‘Implement Programme On Sickle Cell Screening’

Prof. Kwaku Ohene-Frempong

President of the Sickle Cell Foundation of Ghana, Prof. Kwaku Ohene-Frempong, has called on the Ministry of Health (MoH) to implement the National Programme on Newborn Screening for Sickle Cell Disease (SCD).

Prof. Ohene-Frempong, who is a sickle cell expert, disclosed that more undiagnosed sickle cell babies are dying before five years because the programme, which when implemented would ensure every child born is screened of SCD, is not being implemented.

Among others, the policy is to allow sickle cell facilities to administer early simple penicillin prophylaxis and other interventions that would prevent babies with the disease from dying and developing complications such as malaria and stroke.

The policy would also allow sickle cell facilities to administer early simple penicillin prophylaxis and other interventions that would prevent babies with the disease from dying and developing complications such as stroke.

“It is unheard of in medicine that simple testing and intervention can reduce mortality drastically but we have failed to implement the national programme adopted by the Ministry of Health,” he stated.

Prof. Ohene-Frempong said one in every 50 babies born has SCD, adding that fatality rate of these babies could go as high as nine out of 10 babies if undiagnosed.

“Babies look fine even when they are born with SCD, they do not get sick for several months so it is through the screening that we can diagnose and treat,” he revealed.

He explained that based on data of sickle cell screening of newborn babies at the Sickle Cell Centre at the Komfo Anokye Teaching Hospital (KATH) since 1995, “we have realised that as a country, we can reduce child mortality from about 80 to 90 per cent to about five per cent.”

Prof.

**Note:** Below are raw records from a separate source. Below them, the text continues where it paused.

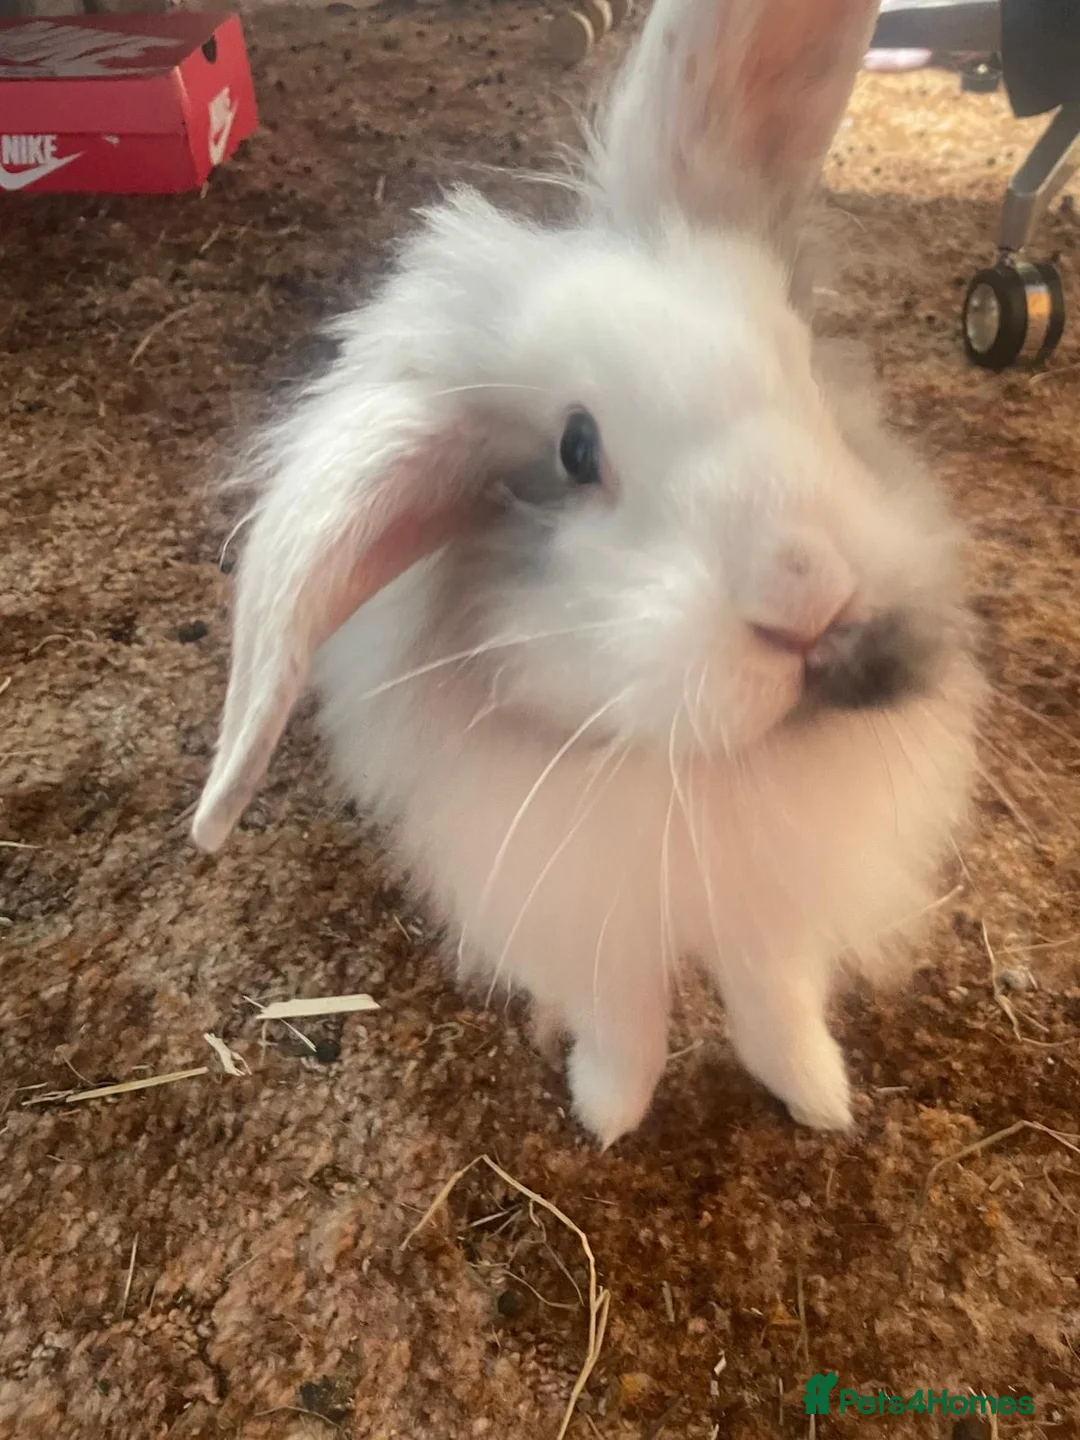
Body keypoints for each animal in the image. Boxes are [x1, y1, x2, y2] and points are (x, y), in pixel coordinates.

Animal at [191, 0, 982, 1149]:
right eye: (575, 450)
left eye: (799, 360)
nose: (805, 594)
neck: (697, 767)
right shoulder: (586, 915)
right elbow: (626, 1022)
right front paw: (609, 1116)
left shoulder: (776, 909)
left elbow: (777, 1001)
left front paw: (818, 1100)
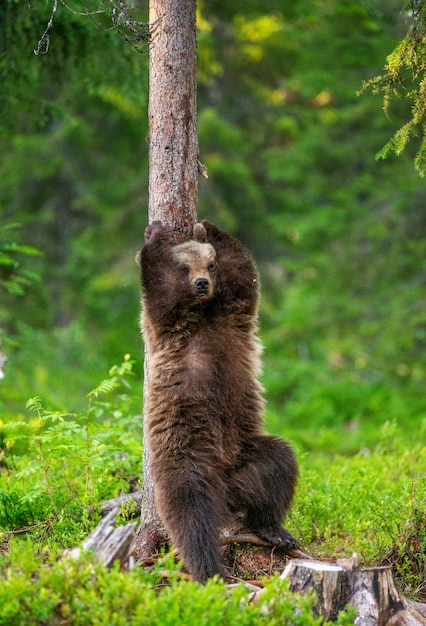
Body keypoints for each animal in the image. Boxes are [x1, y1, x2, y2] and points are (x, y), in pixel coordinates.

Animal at [138, 219, 298, 580]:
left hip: (247, 457)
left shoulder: (233, 311)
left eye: (210, 266)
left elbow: (244, 273)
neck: (203, 311)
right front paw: (155, 235)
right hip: (187, 456)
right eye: (186, 267)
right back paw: (209, 568)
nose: (201, 283)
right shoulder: (169, 327)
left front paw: (207, 227)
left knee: (279, 466)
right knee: (191, 514)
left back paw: (274, 530)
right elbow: (159, 290)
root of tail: (224, 485)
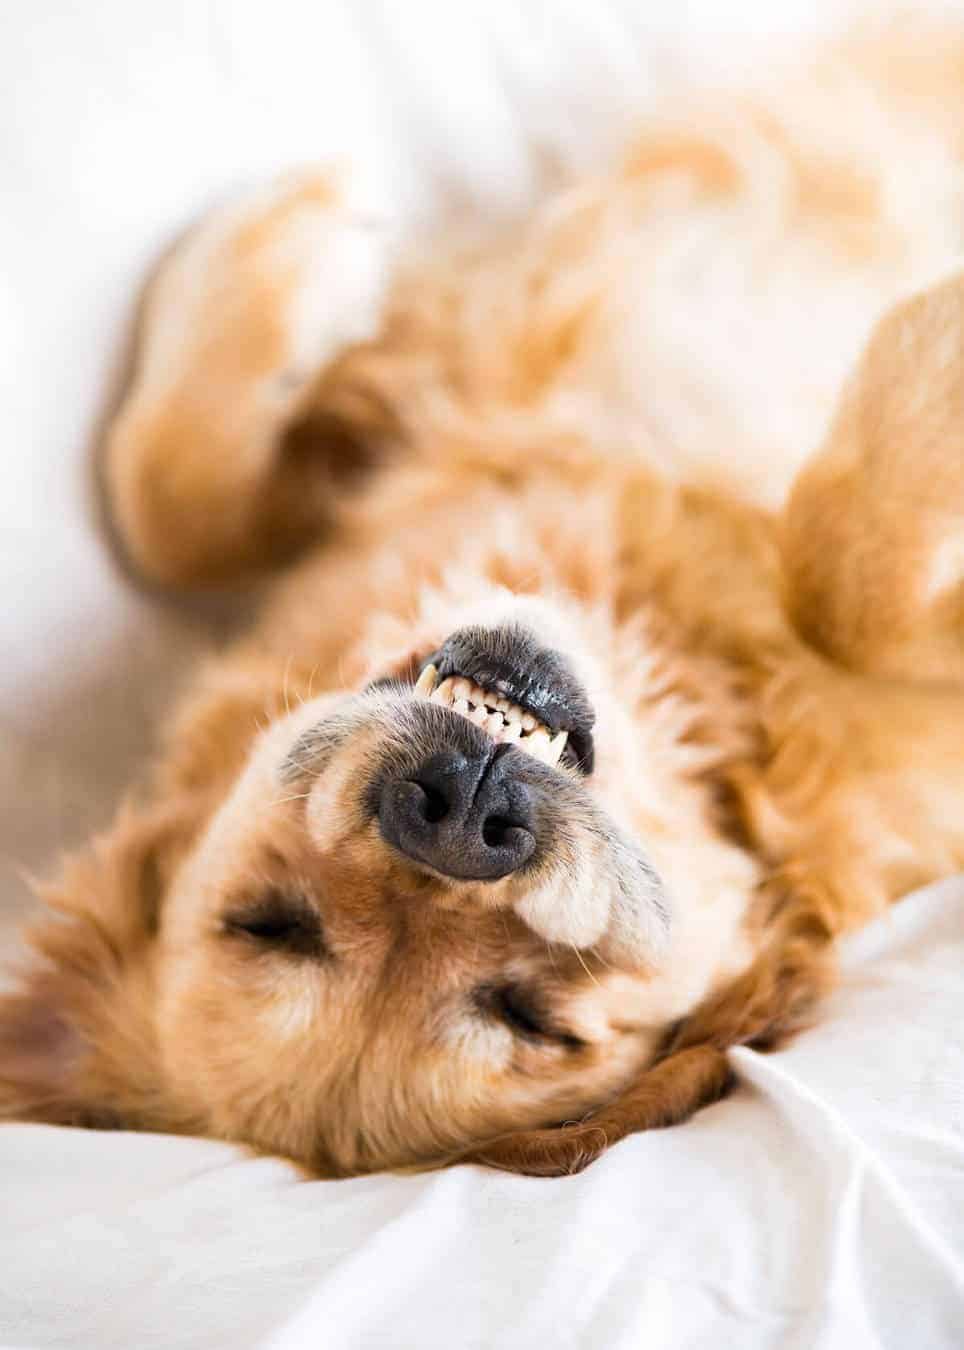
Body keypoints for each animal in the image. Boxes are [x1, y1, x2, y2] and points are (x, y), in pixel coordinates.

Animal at [2, 21, 963, 1177]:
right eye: (270, 920)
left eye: (528, 1016)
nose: (460, 814)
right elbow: (843, 585)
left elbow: (170, 503)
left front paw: (276, 247)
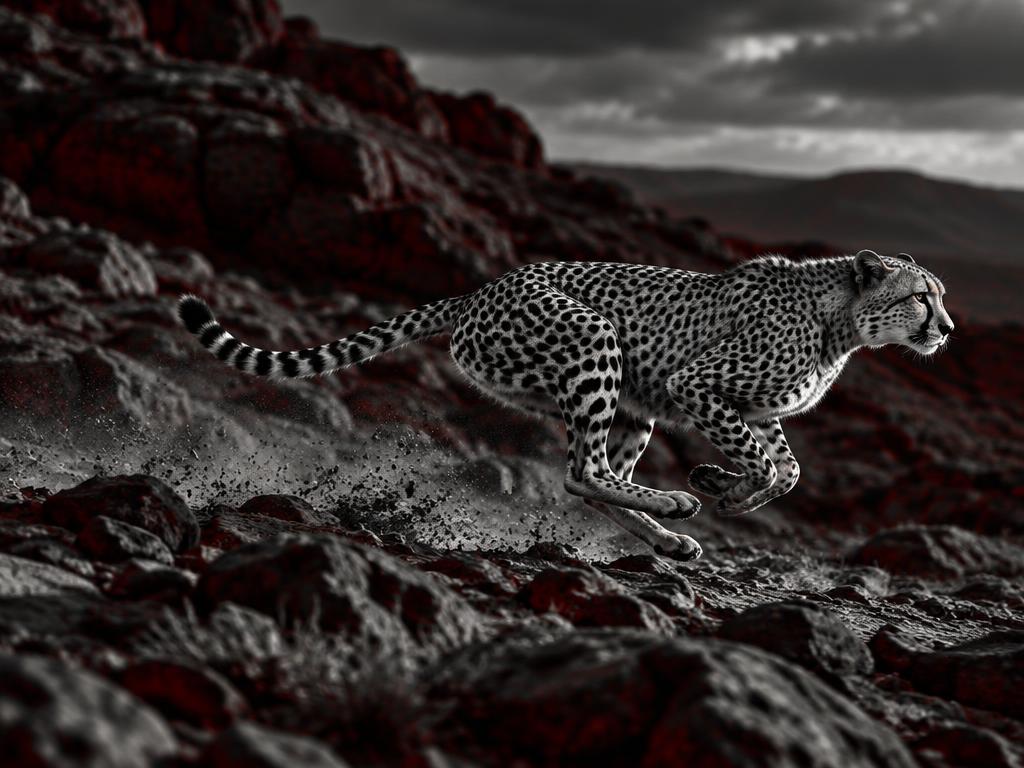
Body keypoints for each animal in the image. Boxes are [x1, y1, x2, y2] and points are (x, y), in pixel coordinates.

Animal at [177, 249, 953, 561]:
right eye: (922, 296)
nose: (946, 329)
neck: (842, 321)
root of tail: (486, 287)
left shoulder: (749, 410)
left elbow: (786, 469)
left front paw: (723, 485)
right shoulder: (695, 386)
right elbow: (769, 466)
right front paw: (719, 486)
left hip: (631, 404)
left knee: (589, 477)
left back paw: (667, 534)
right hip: (596, 342)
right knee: (583, 469)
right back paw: (674, 505)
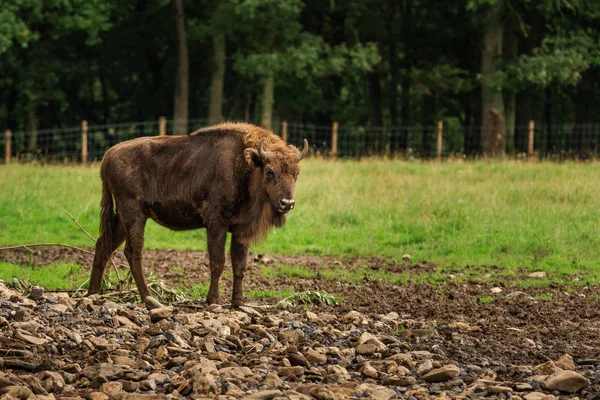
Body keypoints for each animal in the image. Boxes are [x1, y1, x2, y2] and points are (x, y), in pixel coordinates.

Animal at [88, 123, 310, 308]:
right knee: (133, 252)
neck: (244, 164)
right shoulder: (216, 223)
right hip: (134, 214)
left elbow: (240, 266)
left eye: (296, 173)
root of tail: (107, 156)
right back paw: (149, 299)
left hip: (123, 218)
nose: (287, 203)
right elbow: (217, 262)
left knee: (103, 245)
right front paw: (213, 301)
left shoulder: (241, 231)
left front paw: (238, 303)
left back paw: (93, 294)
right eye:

Isaac Odame of the Sickle Kids Centre for Global Health in Toronto, Canada, said too many children were dying of the disease while “we wait to scale up” the project across the country.

“We ought to invest in making sure that in protecting the lives of these children we are providing them with good quality care to enable them to live long and contribute their share to our national economy,” he pointed out.

Currently, only the Korle-Bu Teaching Hospital (KBTH) and the Komfo Anokye Teaching Hospital (KATH) that have set up sickle cell centres to test and treat newborn babies with the disease.

In 2016, the availability of funds from Pfizer Incorporated, a US-based pharmaceutical company, helped the two facilities to test 26,000 newborns for sickle cell disease.

However, with limited funds in 2017, a total of 11,554 and 8,731 newborns were tested for the disease in 2017 and 2018 at the two teaching hospitals.